_Exercise data_:
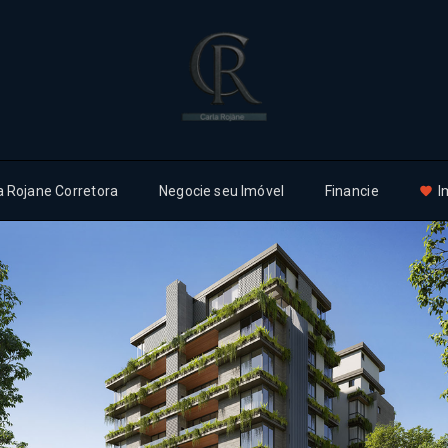
a Rojane Corretora
Negocie seu Imóvel
Financie
I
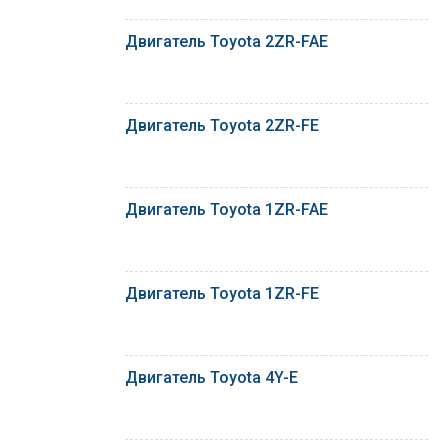
Двигатель Toyota 2ZR-FAE
Двигатель Toyota 2ZR-FE
Двигатель Toyota 1ZR-FAE
Двигатель Toyota 1ZR-FE
Двигатель Toyota 4Y-E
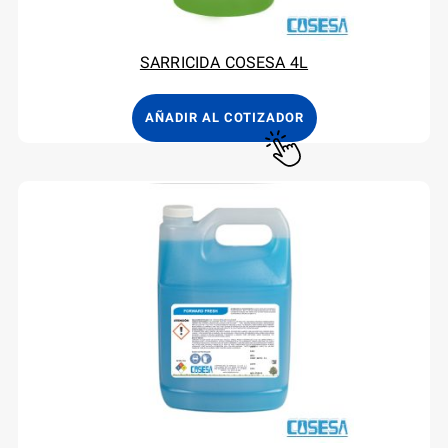
SARRICIDA COSESA 4L
AÑADIR AL COTIZADOR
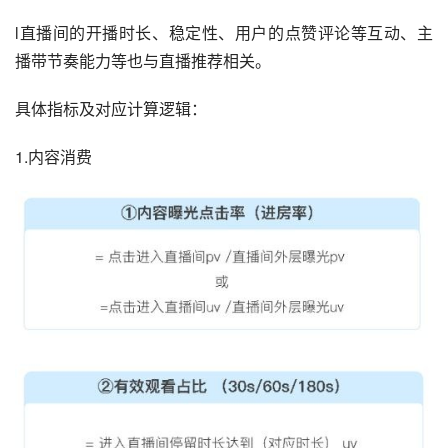
l直播间的开播时长、稳定性、用户的点赞评论等互动、主
播带节奏能力等也与直播推荐相关。
具体指标及对应计算逻辑：
1.内容消费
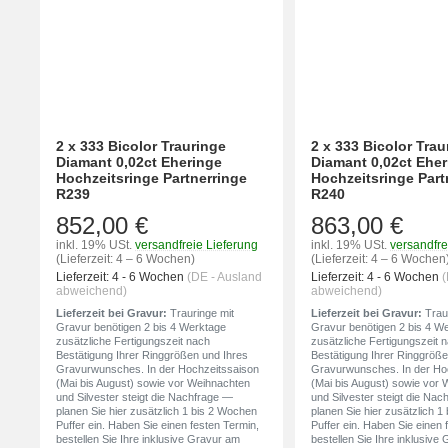
2 x 333 Bicolor Trauringe
2 x 333 Bicolor Trau
Diamant 0,02ct Eheringe
Diamant 0,02ct Ehe
Hochzeitsringe Partnerringe
Hochzeitsringe Part
R239
R240
852,00 €
863,00 €
inkl. 19% USt.
versandfreie Lieferung
inkl. 19% USt.
versandfre
(Lieferzeit: 4 – 6 Wochen)
(Lieferzeit: 4 – 6 Wochen
Lieferzeit:
4 - 6 Wochen
(DE - Ausland
Lieferzeit:
4 - 6 Wochen
(
abweichend)
abweichend)
Lieferzeit bei Gravur:
Trauringe mit
Lieferzeit bei Gravur:
Traur
Gravur benötigen 2 bis 4 Werktage
Gravur benötigen 2 bis 4 W
zusätzliche Fertigungszeit nach
zusätzliche Fertigungszeit 
Bestätigung Ihrer Ringgrößen und Ihres
Bestätigung Ihrer Ringgröße
Gravurwunsches. In der Hochzeitssaison
Gravurwunsches. In der Ho
(Mai bis August) sowie vor Weihnachten
(Mai bis August) sowie vor
und Silvester steigt die Nachfrage —
und Silvester steigt die Na
planen Sie hier zusätzlich 1 bis 2 Wochen
planen Sie hier zusätzlich 
Puffer ein. Haben Sie einen festen Termin,
Puffer ein. Haben Sie einen 
bestellen Sie Ihre inklusive Gravur am
bestellen Sie Ihre inklusive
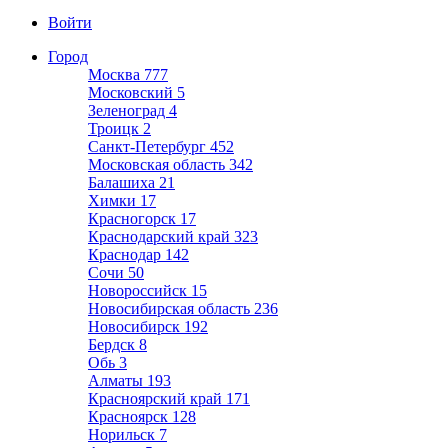
Войти
Город
Москва
777
Московский
5
Зеленоград
4
Троицк
2
Санкт-Петербург
452
Московская область
342
Балашиха
21
Химки
17
Красногорск
17
Краснодарский край
323
Краснодар
142
Сочи
50
Новороссийск
15
Новосибирская область
236
Новосибирск
192
Бердск
8
Обь
3
Алматы
193
Красноярский край
171
Красноярск
128
Норильск
7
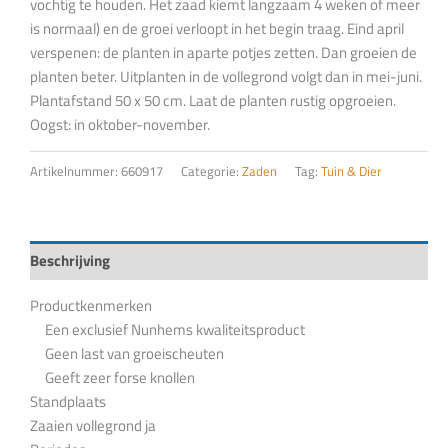
vochtig te houden. Het zaad kiemt langzaam 4 weken of meer
is normaal) en de groei verloopt in het begin traag. Eind april
verspenen: de planten in aparte potjes zetten. Dan groeien de
planten beter. Uitplanten in de vollegrond volgt dan in mei-juni.
Plantafstand 50 x 50 cm. Laat de planten rustig opgroeien.
Oogst: in oktober-november.
Artikelnummer:
660917
Categorie:
Zaden
Tag:
Tuin & Dier
Beschrijving
Productkenmerken
Een exclusief Nunhems kwaliteitsproduct
Geen last van groeischeuten
Geeft zeer forse knollen
Standplaats
Zaaien vollegrond ja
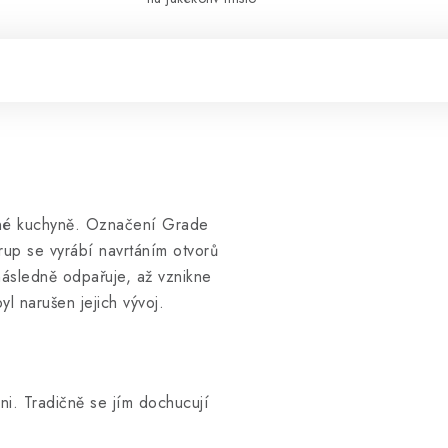
udené kuchyně. Označení Grade
irup se vyrábí navrtáním otvorů
ásledně odpařuje, až vznikne
l narušen jejich vývoj.
i. Tradičně se jím dochucují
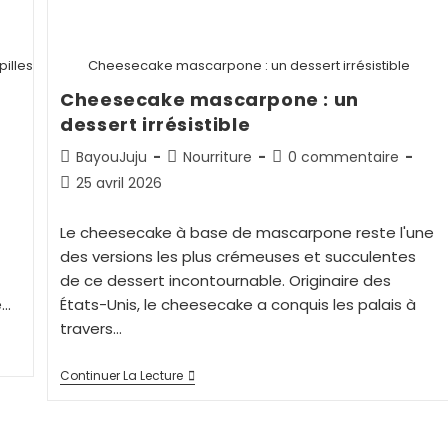
illes
Cheesecake mascarpone : un dessert irrésistible
Cheesecake mascarpone : un
dessert irrésistible
BayouJuju
Nourriture
0 commentaire
25 avril 2026
Le cheesecake à base de mascarpone reste l'une
des versions les plus crémeuses et succulentes
de ce dessert incontournable. Originaire des
e…
États-Unis, le cheesecake a conquis les palais à
travers…
Continuer La Lecture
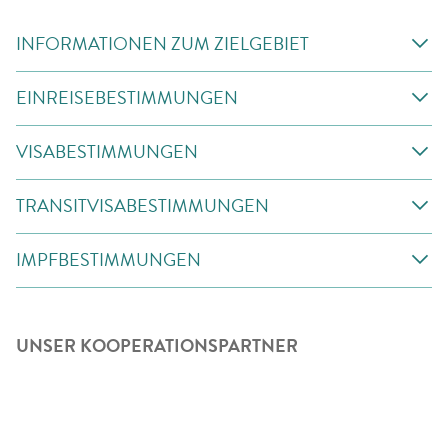
INFORMATIONEN ZUM ZIELGEBIET
EINREISEBESTIMMUNGEN
VISABESTIMMUNGEN
TRANSITVISABESTIMMUNGEN
IMPFBESTIMMUNGEN
UNSER KOOPERATIONSPARTNER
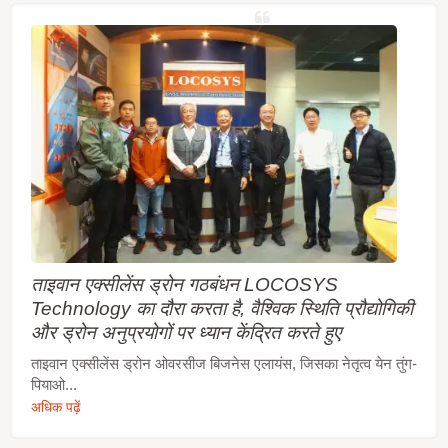
ताइवान एक्सीलेंस ड्रोन गठबंधन LOCOSYS
Technology का दौरा करता है, वैश्विक स्थिति प्रौद्योगिकी
और ड्रोन अनुप्रयोगों पर ध्यान केंद्रित करते हुए
ताइवान एक्सीलेंस ड्रोन ओवरसीज बिजनेस एलायंस, जिसका नेतृत्व येन तुंग-
पियाओ...
अधिक पढ़ें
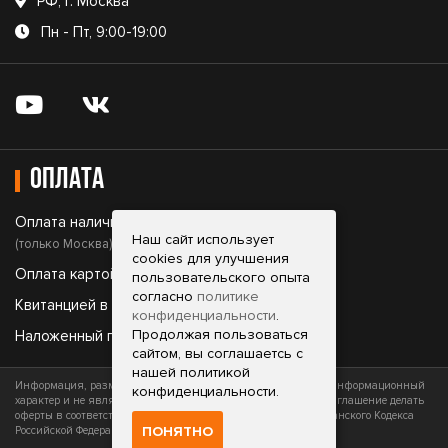
РФ, г. Москва
Пн - Пт, 9:00-19:00
Оплата
Оплата наличными;
Наш сайт использует
(только Москва)
cookies для улучшения
Оплата картой;
пользовательского опыта
согласно
политике
Квитанцией в банке;
конфиденциальности
.
Продолжая пользоваться
Наложенный платеж.
сайтом, вы соглашаетсь с
нашей политикой
Информация, размещенная на сайте, носит исключительно информационный
конфиденциальности.
характер и не является офертой (публичной офертой) или приглашение делать
оферты в соответствии со статьями 435 и 437 (часть 2) Гражданского Кодекса
ПОНЯТНО
Российской Федерации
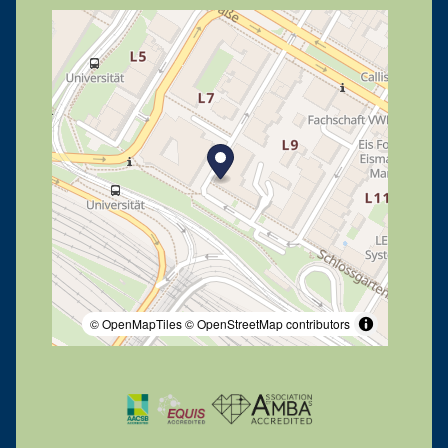
© OpenMapTiles
© OpenStreetMap contributors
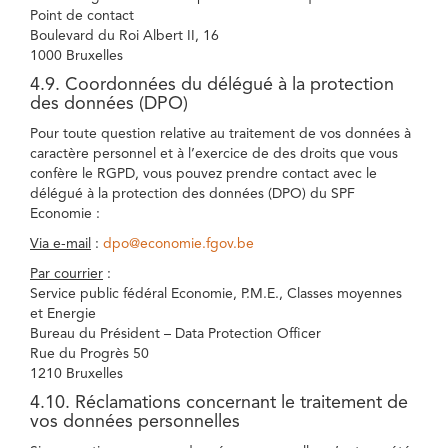
Point de contact
Boulevard du Roi Albert II, 16
1000 Bruxelles
4.9. Coordonnées du délégué à la protection
des données (DPO)
Pour toute question relative au traitement de vos données à
caractère personnel et à l’exercice de des droits que vous
confère le RGPD, vous pouvez prendre contact avec le
délégué à la protection des données (DPO) du SPF
Economie :
Via e-mail
:
dpo@economie.fgov.be
Par courrier
:
Service public fédéral Economie, P.M.E., Classes moyennes
et Energie
Bureau du Président – Data Protection Officer
Rue du Progrès 50
1210 Bruxelles
4.10. Réclamations concernant le traitement de
vos données personnelles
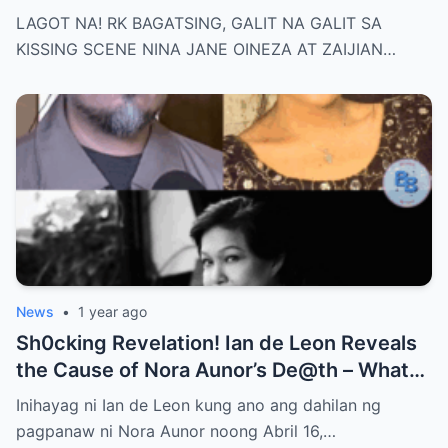
Ki$$ing Scene with Zaijian Jaranilla —
LAGOT NA! RK BAGATSING, GALIT NA GALIT SA
Tension Rises Behind the Scenes as Fans
KISSING SCENE NINA JANE OINEZA AT ZAIJIAN…
Ask: Is This Just Acting, or Did It Cross a
Line for the Real-Life Couple?
News
•
1 year ago
Sh0cking Revelation! Ian de Leon Reveals
the Cause of Nora Aunor’s De@th – What
Hidden Truth Lies Behind the Passing of a
Inihayag ni Ian de Leon kung ano ang dahilan ng
Legend?
pagpanaw ni Nora Aunor noong Abril 16,…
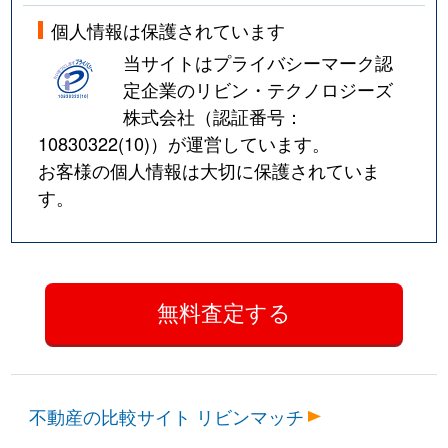
個人情報は保護されています
当サイトはプライバシーマーク認
定企業のリビン・テクノロジーズ
株式会社（認証番号：
10830322(10)
）が運営しています。
お客様の個人情報は大切に保護されていま
す。
不動産の比較サイト リビンマッチ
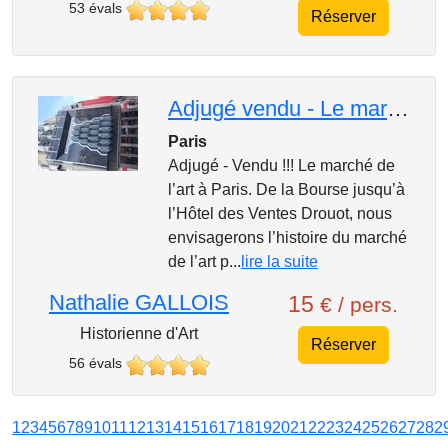
53 évals
Réserver
Adjugé vendu - Le marché de l'art à Paris
Paris
Adjugé - Vendu !!! Le marché de
l’art à Paris. De la Bourse jusqu’à
l’Hôtel des Ventes Drouot, nous
envisagerons l’histoire du marché
de l’art p...
lire la suite
Nathalie GALLOIS
15
€ / pers.
Historienne d'Art
Réserver
56 évals
1
2
3
4
5
6
7
8
9
10
11
12
13
14
15
16
17
18
19
20
21
22
23
24
25
26
27
28
2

_What you will do_:
Nothing but the exact text of the records should appear in your answer, with no pictures. Please write it out.

_Solution_:
a Rojane Corretora
Negocie seu Imóvel
Financie
I
Двигатель Toyota 2ZR-FAE
Двигатель Toyota 2ZR-FE
Двигатель Toyota 1ZR-FAE
Двигатель Toyota 1ZR-FE
Двигатель Toyota 4Y-E
SARRICIDA COSESA 4L
AÑADIR AL COTIZADOR
l直播间的开播时长、稳定性、用户的点赞评论等互动、主
播带节奏能力等也与直播推荐相关。
具体指标及对应计算逻辑：
1.内容消费
2 x 333 Bicolor Trauringe
2 x 333 Bicolor Trau
Diamant 0,02ct Eheringe
Diamant 0,02ct Ehe
Hochzeitsringe Partnerringe
Hochzeitsringe Part
R239
R240
852,00 €
863,00 €
inkl. 19% USt.
versandfreie Lieferung
inkl. 19% USt.
versandfre
(Lieferzeit: 4 – 6 Wochen)
(Lieferzeit: 4 – 6 Wochen
Lieferzeit:
4 - 6 Wochen
(DE - Ausland
Lieferzeit:
4 - 6 Wochen
(
abweichend)
abweichend)
Lieferzeit bei Gravur:
Trauringe mit
Lieferzeit bei Gravur:
Traur
Gravur benötigen 2 bis 4 Werktage
Gravur benötigen 2 bis 4 W
zusätzliche Fertigungszeit nach
zusätzliche Fertigungszeit 
Bestätigung Ihrer Ringgrößen und Ihres
Bestätigung Ihrer Ringgröße
Gravurwunsches. In der Hochzeitssaison
Gravurwunsches. In der Ho
(Mai bis August) sowie vor Weihnachten
(Mai bis August) sowie vor
und Silvester steigt die Nachfrage —
und Silvester steigt die Na
planen Sie hier zusätzlich 1 bis 2 Wochen
planen Sie hier zusätzlich 
Puffer ein. Haben Sie einen festen Termin,
Puffer ein. Haben Sie einen 
bestellen Sie Ihre inklusive Gravur am
bestellen Sie Ihre inklusive
Войти
Город
Москва
777
Московский
5
Зеленоград
4
Троицк
2
Санкт-Петербург
452
Московская область
342
Балашиха
21
Химки
17
Красногорск
17
Краснодарский край
323
Краснодар
142
Сочи
50
Новороссийск
15
Новосибирская область
236
Новосибирск
192
Бердск
8
Обь
3
Алматы
193
Красноярский край
171
Красноярск
128
Норильск
7
vochtig te houden. Het zaad kiemt langzaam 4 weken of meer
is normaal) en de groei verloopt in het begin traag. Eind april
verspenen: de planten in aparte potjes zetten. Dan groeien de
planten beter. Uitplanten in de vollegrond volgt dan in mei-juni.
Plantafstand 50 x 50 cm. Laat de planten rustig opgroeien.
Oogst: in oktober-november.
Artikelnummer:
660917
Categorie:
Zaden
Tag:
Tuin & Dier
Beschrijving
Productkenmerken
Een exclusief Nunhems kwaliteitsproduct
Geen last van groeischeuten
Geeft zeer forse knollen
Standplaats
Zaaien vollegrond ja
udené kuchyně. Označení Grade
irup se vyrábí navrtáním otvorů
ásledně odpařuje, až vznikne
l narušen jejich vývoj.
i. Tradičně se jím dochucují
illes
Cheesecake mascarpone : un dessert irrésistible
Cheesecake mascarpone : un
dessert irrésistible
BayouJuju
Nourriture
0 commentaire
25 avril 2026
Le cheesecake à base de mascarpone reste l'une
des versions les plus crémeuses et succulentes
de ce dessert incontournable. Originaire des
e…
États-Unis, le cheesecake a conquis les palais à
travers…
Continuer La Lecture
INFORMATIONEN ZUM ZIELGEBIET
EINREISEBESTIMMUNGEN
VISABESTIMMUNGEN
TRANSITVISABESTIMMUNGEN
IMPFBESTIMMUNGEN
UNSER KOOPERATIONSPARTNER
ताइवान एक्सीलेंस ड्रोन गठबंधन LOCOSYS
Technology का दौरा करता है, वैश्विक स्थिति प्रौद्योगिकी
और ड्रोन अनुप्रयोगों पर ध्यान केंद्रित करते हुए
ताइवान एक्सीलेंस ड्रोन ओवरसीज बिजनेस एलायंस, जिसका नेतृत्व येन तुंग-
पियाओ...
अधिक पढ़ें
РФ, г. Москва
Пн - Пт, 9:00-19:00
Оплата
Оплата наличными;
Наш сайт использует
(только Москва)
cookies для улучшения
Оплата картой;
пользовательского опыта
согласно
политике
Квитанцией в банке;
конфиденциальности
.
Продолжая пользоваться
Наложенный платеж.
сайтом, вы соглашаетсь с
нашей политикой
Информация, размещенная на сайте, носит исключительно информационный
конфиденциальности.
характер и не является офертой (публичной офертой) или приглашение делать
оферты в соответствии со статьями 435 и 437 (часть 2) Гражданского Кодекса
ПОНЯТНО
Российской Федерации
© OpenMapTiles
© OpenStreetMap contributors
Point de contact
Boulevard du Roi Albert II, 16
1000 Bruxelles
4.9. Coordonnées du délégué à la protection
des données (DPO)
Pour toute question relative au traitement de vos données à
caractère personnel et à l’exercice de des droits que vous
confère le RGPD, vous pouvez prendre contact avec le
délégué à la protection des données (DPO) du SPF
Economie :
Via e-mail
:
dpo@economie.fgov.be
Par courrier
:
Service public fédéral Economie, P.M.E., Classes moyennes
et Energie
Bureau du Président – Data Protection Officer
Rue du Progrès 50
1210 Bruxelles
4.10. Réclamations concernant le traitement de
vos données personnelles
Ki$$ing Scene with Zaijian Jaranilla —
LAGOT NA! RK BAGATSING, GALIT NA GALIT SA
Tension Rises Behind the Scenes as Fans
KISSING SCENE NINA JANE OINEZA AT ZAIJIAN…
Ask: Is This Just Acting, or Did It Cross a
Line for the Real-Life Couple?
News
•
1 year ago
Sh0cking Revelation! Ian de Leon Reveals
the Cause of Nora Aunor’s De@th – What
Hidden Truth Lies Behind the Passing of a
Inihayag ni Ian de Leon kung ano ang dahilan ng
Legend?
pagpanaw ni Nora Aunor noong Abril 16,…
個人情報は保護されています
当サイトはプライバシーマーク認
定企業のリビン・テクノロジーズ
株式会社（認証番号：
10830322(10)
）が運営しています。
お客様の個人情報は大切に保護されていま
す。
不動産の比較サイト リビンマッチ
53 évals
Réserver
Adjugé vendu - Le marché de l'art à Paris
Paris
Adjugé - Vendu !!! Le marché de
l’art à Paris. De la Bourse jusqu’à
l’Hôtel des Ventes Drouot, nous
envisagerons l’histoire du marché
de l’art p...
lire la suite
Nathalie GALLOIS
15
€ / pers.
Historienne d'Art
Réserver
56 évals
1
2
3
4
5
6
7
8
9
10
11
12
13
14
15
16
17
18
19
20
21
22
23
24
25
26
27
28
2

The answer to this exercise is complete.